Heads down, the jersey cattle feeding in a paddock were oblivious to the life and death struggle taking place about them.
A purple storm cloud gathered on the near horizon and I had decided to return to my car from the fields in the Huon Valley, where I had been out searching for a plover of open countryside, the banded lapwing.
It was the sort of dark and foreboding cloud that foretold lightning and I didn’t want to be caught out in the open.
So I hurried among the cattle, watching for a pedigree jersey bull that might be hidden among them, hurrying to the safety of my car.
And then I saw it, a little falcon on the wing, craftily using the cattle as cover in its merciless, relentless pursuit of birds of field and paddock.
The little falcon, or hobby to give it its other more popular name, had a house sparrow in its sights and for a moment there appeared no escape for the tiny, fluttering brown bird.
The sparrow had been flying on a straight course just above the cattle, moving from one side of the paddock to another in search of grass packed with seed, when it saw the hobby had locked on to it.

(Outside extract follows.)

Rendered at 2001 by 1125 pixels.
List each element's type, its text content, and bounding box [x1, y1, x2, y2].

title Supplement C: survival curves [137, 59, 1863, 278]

The hobby swerved around and between the scattered bodies of the cattle, chasing the sparrow which banked madly, dipping between two of the browsing cows. The sparrow, too, was now using the cattle to its advantage, ducking and weaving between them and their relative safety.
Around and around the sparrow and hobby went, all the while the cattle nonchalantly munching, and pulling up tuffs of grass.
The sparrow on desperate splayed wings, jinking and climbing; the falcon a more streamlined shape, a bird built for swift flight in which it hunts prey on the wing.
Time and again the sparrow, lumbering and appearing strangely un-aerodynamic, narrowly evaded the talons outstretched to snatch it from the air.
The other members of the flock had fled to safety, leaving the lagging sparrow to its own devices; the presence of a falcon meant that everyone had to look out for themselves, in the interests of survival.
I’m happy to report the sparrow itself survived. It moved from the obscured sightline of one cow to another, before it could safely dash to a hedgerow and vanish within it, the hobby banking at the last moment as it reached the row of hawthorns, before moving on to find another potential victim.
Engrossed in the dogfight, I had forgotten about the looming storm and I had just reached my car before a streak of lightning stabbed an oak bordering the paddock not so very far from me, and thunder shook the ground.
Now the cattle raised their heads from their grazing, and rapidly moved towards the shelter of the high hawthorn hedge in which the sparrow was still counting its blessings.